According to Cécile’s webpage (http://www.cecile-corbel.com/en/home.html), she is a big fan of the celtic harp, which is heard in a number of areas in the film. Her bio also mentions that Cécile is inspired by tales, ancient melodies and fairy moods, which are the basis of her musical world. That line alone proves that she was a perfect match for The Secret World of Arrietty.
For those worried that we may get another auto-tuned remix for the Radio Disney crowd like the song at the end of Ponyo…you can breathe a sigh of relief. We do have Bridgit Mendler providing the final song in the credits, titled Summertime. It feels a tad out-of-place in the general scheme of the film, but nowhere near as bad as what one might imagine.
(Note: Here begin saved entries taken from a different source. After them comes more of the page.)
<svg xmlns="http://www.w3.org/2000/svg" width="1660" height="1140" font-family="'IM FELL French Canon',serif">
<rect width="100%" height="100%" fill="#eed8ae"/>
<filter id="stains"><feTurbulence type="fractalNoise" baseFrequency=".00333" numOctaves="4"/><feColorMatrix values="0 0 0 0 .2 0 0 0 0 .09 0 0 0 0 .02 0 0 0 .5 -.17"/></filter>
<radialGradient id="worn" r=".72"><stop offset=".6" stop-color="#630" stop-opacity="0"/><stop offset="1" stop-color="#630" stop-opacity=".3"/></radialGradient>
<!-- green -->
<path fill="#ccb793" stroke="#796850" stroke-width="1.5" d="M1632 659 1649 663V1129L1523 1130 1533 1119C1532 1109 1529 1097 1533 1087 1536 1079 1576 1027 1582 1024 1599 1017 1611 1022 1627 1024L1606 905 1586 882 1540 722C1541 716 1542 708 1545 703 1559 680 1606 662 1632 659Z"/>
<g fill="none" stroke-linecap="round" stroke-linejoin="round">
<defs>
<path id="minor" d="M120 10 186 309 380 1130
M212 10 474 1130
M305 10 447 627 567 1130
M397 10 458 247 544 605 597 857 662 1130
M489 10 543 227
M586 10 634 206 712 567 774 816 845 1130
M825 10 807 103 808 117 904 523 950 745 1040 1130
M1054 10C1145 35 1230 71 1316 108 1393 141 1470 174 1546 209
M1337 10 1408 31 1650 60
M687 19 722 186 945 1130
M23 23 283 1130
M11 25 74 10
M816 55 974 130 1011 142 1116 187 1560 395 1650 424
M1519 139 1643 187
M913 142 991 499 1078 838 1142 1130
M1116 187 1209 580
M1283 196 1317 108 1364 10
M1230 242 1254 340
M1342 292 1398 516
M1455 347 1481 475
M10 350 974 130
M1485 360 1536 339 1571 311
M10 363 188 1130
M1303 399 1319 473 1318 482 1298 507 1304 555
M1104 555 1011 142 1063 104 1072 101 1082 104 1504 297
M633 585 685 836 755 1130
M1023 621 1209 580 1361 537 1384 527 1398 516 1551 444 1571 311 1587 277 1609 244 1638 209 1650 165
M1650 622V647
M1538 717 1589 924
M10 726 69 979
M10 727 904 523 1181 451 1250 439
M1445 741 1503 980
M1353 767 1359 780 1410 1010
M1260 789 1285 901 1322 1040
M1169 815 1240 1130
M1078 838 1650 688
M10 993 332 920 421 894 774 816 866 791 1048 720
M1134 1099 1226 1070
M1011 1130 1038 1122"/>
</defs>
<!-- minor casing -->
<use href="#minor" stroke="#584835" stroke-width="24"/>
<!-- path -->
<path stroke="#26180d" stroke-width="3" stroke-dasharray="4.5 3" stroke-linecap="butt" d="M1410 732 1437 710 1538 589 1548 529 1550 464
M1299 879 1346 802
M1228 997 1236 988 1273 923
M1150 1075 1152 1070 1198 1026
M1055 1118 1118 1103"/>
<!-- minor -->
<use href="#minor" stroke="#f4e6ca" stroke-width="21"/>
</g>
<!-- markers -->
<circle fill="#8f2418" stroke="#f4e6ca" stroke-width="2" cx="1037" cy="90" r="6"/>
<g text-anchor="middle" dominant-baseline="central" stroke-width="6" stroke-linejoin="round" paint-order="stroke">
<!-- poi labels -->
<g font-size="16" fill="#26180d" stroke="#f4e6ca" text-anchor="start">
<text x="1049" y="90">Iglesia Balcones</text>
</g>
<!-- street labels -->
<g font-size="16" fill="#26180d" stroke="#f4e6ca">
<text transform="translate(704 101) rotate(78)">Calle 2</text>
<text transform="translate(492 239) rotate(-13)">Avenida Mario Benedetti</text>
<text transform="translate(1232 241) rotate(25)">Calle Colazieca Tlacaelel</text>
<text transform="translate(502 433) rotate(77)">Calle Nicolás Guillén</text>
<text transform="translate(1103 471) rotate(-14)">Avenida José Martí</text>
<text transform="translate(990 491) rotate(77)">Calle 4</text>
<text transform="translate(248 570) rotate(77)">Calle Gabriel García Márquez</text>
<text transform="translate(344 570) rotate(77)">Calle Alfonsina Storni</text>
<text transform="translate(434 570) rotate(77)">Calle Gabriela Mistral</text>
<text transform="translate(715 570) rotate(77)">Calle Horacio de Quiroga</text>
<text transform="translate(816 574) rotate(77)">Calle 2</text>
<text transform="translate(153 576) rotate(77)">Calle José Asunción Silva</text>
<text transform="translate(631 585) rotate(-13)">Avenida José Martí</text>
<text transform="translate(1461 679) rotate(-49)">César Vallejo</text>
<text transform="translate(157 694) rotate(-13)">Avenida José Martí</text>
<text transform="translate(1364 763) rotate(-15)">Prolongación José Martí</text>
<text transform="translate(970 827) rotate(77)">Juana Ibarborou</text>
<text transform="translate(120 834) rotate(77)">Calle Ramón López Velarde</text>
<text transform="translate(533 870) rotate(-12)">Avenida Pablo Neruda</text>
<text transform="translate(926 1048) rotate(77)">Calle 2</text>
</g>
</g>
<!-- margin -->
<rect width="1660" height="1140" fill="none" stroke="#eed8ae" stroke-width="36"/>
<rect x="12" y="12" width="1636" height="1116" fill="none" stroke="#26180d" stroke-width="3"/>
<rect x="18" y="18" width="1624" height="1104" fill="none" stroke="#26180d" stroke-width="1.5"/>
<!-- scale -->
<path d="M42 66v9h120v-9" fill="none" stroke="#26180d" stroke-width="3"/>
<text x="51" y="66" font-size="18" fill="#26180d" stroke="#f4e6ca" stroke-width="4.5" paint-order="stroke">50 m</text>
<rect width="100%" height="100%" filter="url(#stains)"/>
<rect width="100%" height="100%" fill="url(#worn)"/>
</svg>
Probably not since Spirited Away have I been afraid that a great little gem of an animated film will fall through the cracks. Like many works by Studio Ghibli, it feels like a tone-poem at times, which may make some sugar-induced children antsy. However, it’s a rare film that I found to be short-and-sweet, relaxing, and definitely more calm amid the months when action movies are released endlessly in hopes of snaring bored movie-goers.
It’s interesting to note that it’s been 10 years since Spirited Away introduced many in the U.S. to the world of Studio Ghibli. Very little advertising was done, and it only showed on 151 screens. This weekend, Arrietty will have the biggest stateside opening for a Ghibli film, on over 1300 screens. A few weeks ago, I was surprised when I wandered into my local Disney Store, and a preview for Arrietty was playing on their main viewing screen! We’ve come a long way since 2002, and as my friend Donna wondered…is it only a matter of time before the likes of Totoro or Jiji may be sitting on Disney Store shelves next to Woody and Mickey?
Author’s Note: I would be remiss if I did not thank my good friend, Donna Bohdanyk, for helping me obtain a pass to see The Secret World of Arrietty. Thank you Donna, for being a great friend, and for allowing me to introduce you to the world of Hayao Miyazaki’s work over 10 years ago.